Assigned task: When a line below contains the string "Ensure", show that line.

-------- Data listing

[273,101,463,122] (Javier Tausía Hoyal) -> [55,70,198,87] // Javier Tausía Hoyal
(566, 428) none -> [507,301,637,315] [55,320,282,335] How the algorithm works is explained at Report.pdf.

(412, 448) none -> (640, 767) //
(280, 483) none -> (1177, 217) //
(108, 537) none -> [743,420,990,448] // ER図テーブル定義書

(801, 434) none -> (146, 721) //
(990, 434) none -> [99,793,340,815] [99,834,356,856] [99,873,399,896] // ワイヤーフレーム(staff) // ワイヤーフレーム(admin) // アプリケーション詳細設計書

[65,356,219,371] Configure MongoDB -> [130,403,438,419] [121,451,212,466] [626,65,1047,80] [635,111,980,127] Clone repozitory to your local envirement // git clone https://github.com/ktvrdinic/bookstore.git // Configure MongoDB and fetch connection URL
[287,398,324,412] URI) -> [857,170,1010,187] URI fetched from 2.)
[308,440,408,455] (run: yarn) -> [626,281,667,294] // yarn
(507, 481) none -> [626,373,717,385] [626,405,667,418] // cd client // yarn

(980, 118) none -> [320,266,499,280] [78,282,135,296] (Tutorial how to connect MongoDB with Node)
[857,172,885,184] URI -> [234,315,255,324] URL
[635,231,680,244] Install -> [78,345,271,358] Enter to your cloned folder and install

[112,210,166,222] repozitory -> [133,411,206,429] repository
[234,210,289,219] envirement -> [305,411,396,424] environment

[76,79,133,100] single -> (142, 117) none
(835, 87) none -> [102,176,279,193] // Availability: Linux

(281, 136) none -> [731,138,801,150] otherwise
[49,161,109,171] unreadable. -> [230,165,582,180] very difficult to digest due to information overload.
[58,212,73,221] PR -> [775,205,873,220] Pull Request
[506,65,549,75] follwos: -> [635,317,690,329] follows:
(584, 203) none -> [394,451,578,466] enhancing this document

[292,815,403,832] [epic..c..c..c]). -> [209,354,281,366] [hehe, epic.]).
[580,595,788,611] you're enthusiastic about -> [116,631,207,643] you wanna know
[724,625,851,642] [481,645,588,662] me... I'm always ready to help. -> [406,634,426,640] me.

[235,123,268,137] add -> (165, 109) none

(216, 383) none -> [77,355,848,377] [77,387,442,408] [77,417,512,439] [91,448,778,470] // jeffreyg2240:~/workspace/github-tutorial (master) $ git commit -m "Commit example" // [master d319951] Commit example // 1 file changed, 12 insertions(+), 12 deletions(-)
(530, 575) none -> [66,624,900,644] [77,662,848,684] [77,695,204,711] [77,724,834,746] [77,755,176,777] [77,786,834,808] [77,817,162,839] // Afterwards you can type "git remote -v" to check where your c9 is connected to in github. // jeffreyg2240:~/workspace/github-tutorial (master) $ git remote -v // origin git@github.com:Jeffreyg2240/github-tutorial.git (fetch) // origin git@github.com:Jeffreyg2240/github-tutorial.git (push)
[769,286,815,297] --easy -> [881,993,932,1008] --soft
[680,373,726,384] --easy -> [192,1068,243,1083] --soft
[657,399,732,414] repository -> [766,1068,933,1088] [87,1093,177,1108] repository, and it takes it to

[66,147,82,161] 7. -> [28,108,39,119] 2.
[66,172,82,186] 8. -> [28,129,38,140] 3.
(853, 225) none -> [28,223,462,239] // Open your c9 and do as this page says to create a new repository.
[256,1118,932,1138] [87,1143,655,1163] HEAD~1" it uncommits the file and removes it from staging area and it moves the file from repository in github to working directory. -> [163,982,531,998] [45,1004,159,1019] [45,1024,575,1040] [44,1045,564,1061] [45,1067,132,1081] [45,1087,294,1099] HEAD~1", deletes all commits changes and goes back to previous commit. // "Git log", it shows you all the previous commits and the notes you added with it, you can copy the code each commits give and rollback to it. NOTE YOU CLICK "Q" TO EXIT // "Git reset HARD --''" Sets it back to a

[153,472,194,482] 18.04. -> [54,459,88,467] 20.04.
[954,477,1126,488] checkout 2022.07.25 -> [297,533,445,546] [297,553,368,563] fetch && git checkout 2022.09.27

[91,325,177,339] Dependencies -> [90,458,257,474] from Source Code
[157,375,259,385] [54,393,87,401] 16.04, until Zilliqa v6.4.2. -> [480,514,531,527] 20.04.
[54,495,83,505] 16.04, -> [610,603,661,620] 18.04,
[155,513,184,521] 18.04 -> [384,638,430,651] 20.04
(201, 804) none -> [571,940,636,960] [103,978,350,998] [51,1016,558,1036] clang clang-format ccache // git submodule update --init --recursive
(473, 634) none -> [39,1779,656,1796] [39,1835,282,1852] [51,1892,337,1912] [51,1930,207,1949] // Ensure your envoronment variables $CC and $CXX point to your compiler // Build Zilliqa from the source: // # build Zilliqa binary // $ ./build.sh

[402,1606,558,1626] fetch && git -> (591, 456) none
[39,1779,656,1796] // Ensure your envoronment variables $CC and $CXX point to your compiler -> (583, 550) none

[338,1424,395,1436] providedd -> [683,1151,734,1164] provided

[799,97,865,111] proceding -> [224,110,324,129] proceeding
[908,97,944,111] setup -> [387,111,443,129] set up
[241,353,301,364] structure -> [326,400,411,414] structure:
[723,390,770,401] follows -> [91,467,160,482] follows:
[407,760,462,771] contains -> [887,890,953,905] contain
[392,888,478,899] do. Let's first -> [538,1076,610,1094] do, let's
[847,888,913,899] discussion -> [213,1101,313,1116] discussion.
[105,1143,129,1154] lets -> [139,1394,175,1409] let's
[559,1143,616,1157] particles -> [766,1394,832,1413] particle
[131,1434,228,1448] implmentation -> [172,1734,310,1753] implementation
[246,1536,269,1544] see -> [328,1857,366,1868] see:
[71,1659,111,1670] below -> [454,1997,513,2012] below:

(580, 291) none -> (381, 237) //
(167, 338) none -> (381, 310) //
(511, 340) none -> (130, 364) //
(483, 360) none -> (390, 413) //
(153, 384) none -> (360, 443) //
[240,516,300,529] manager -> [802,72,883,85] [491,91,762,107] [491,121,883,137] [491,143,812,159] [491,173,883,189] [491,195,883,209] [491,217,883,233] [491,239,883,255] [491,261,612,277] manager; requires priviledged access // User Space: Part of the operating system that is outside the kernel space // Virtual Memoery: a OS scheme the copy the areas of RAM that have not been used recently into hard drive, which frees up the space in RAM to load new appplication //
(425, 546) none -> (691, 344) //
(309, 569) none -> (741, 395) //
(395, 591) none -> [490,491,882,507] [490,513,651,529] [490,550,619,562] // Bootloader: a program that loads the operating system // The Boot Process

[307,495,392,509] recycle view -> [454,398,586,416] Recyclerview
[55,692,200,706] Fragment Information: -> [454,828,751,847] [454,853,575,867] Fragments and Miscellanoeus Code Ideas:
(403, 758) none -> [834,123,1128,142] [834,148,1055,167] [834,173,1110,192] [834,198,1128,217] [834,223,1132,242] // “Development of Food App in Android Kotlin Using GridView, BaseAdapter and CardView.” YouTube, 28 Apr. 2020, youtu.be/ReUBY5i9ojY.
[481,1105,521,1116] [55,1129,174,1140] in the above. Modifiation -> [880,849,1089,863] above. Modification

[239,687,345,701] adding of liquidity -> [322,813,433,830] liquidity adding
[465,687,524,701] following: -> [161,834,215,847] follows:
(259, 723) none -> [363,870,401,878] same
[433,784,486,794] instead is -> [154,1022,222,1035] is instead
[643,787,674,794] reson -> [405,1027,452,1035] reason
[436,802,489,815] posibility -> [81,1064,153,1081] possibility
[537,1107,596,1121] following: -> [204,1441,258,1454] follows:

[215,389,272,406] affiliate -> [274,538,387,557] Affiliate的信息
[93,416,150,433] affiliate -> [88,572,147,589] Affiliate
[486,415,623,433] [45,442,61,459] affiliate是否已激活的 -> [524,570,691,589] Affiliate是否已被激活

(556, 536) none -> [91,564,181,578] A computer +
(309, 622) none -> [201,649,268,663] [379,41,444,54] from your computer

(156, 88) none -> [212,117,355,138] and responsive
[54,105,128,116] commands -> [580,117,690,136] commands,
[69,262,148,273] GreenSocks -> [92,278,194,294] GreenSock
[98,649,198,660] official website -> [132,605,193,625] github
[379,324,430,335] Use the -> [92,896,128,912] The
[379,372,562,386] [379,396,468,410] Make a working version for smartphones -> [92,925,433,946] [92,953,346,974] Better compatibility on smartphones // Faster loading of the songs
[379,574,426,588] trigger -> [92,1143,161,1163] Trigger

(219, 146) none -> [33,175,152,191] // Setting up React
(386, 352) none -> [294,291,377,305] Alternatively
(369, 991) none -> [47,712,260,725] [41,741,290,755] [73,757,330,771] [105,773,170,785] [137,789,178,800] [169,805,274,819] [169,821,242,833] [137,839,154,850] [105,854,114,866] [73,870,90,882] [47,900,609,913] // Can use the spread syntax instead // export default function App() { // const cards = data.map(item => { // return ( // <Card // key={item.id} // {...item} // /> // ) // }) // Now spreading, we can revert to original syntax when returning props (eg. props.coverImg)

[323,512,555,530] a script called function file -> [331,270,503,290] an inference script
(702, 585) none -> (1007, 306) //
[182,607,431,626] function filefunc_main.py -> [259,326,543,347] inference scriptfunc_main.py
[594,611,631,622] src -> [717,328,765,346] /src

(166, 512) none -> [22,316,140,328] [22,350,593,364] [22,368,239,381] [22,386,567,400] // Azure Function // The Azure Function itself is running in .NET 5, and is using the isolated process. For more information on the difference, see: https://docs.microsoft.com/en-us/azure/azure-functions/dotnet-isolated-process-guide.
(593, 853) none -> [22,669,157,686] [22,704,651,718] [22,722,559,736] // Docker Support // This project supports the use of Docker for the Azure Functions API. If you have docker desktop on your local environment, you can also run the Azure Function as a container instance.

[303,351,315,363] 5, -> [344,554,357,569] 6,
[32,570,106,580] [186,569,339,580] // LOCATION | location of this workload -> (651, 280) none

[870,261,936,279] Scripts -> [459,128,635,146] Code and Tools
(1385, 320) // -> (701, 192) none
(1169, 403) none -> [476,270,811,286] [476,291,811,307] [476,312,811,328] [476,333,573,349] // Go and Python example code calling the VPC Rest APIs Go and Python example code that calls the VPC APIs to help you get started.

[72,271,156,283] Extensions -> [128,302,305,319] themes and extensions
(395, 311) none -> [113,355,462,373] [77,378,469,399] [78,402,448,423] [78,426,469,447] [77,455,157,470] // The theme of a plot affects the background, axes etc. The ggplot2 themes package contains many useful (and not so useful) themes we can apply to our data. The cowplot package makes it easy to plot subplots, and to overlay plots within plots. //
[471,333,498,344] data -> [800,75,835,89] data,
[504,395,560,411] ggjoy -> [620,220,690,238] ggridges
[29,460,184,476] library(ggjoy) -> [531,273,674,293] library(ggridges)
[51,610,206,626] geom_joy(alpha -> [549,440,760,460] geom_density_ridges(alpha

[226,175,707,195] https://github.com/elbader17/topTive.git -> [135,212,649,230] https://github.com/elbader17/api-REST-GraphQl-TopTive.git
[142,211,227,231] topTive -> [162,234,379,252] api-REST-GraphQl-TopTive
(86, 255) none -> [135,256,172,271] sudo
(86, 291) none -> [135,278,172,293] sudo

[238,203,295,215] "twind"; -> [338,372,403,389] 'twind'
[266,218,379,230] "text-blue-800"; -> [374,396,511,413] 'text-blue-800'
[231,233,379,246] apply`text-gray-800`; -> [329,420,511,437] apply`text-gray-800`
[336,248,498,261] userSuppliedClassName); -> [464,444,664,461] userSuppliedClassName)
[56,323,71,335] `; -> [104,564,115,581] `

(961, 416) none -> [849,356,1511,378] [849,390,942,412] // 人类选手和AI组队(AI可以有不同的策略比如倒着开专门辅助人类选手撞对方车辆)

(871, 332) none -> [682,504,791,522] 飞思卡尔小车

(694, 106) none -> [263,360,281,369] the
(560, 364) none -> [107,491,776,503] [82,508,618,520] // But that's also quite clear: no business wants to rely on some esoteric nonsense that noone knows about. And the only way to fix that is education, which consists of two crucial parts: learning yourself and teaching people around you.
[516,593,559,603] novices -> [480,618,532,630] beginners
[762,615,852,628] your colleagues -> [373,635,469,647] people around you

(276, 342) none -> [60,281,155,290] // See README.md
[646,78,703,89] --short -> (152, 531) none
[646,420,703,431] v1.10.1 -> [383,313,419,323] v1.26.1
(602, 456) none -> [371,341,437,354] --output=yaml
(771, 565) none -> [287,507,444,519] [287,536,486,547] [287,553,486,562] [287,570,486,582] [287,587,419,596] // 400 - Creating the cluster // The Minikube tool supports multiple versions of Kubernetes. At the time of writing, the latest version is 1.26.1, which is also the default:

----------------

Solution:
(473, 634) none -> [39,1779,656,1796] [39,1835,282,1852] [51,1892,337,1912] [51,1930,207,1949] // Ensure your envoronment variables $CC and $CXX point to your compiler // Build Zilliqa from the source: // # build Zilliqa binary // $ ./build.sh
[39,1779,656,1796] // Ensure your envoronment variables $CC and $CXX point to your compiler -> (583, 550) none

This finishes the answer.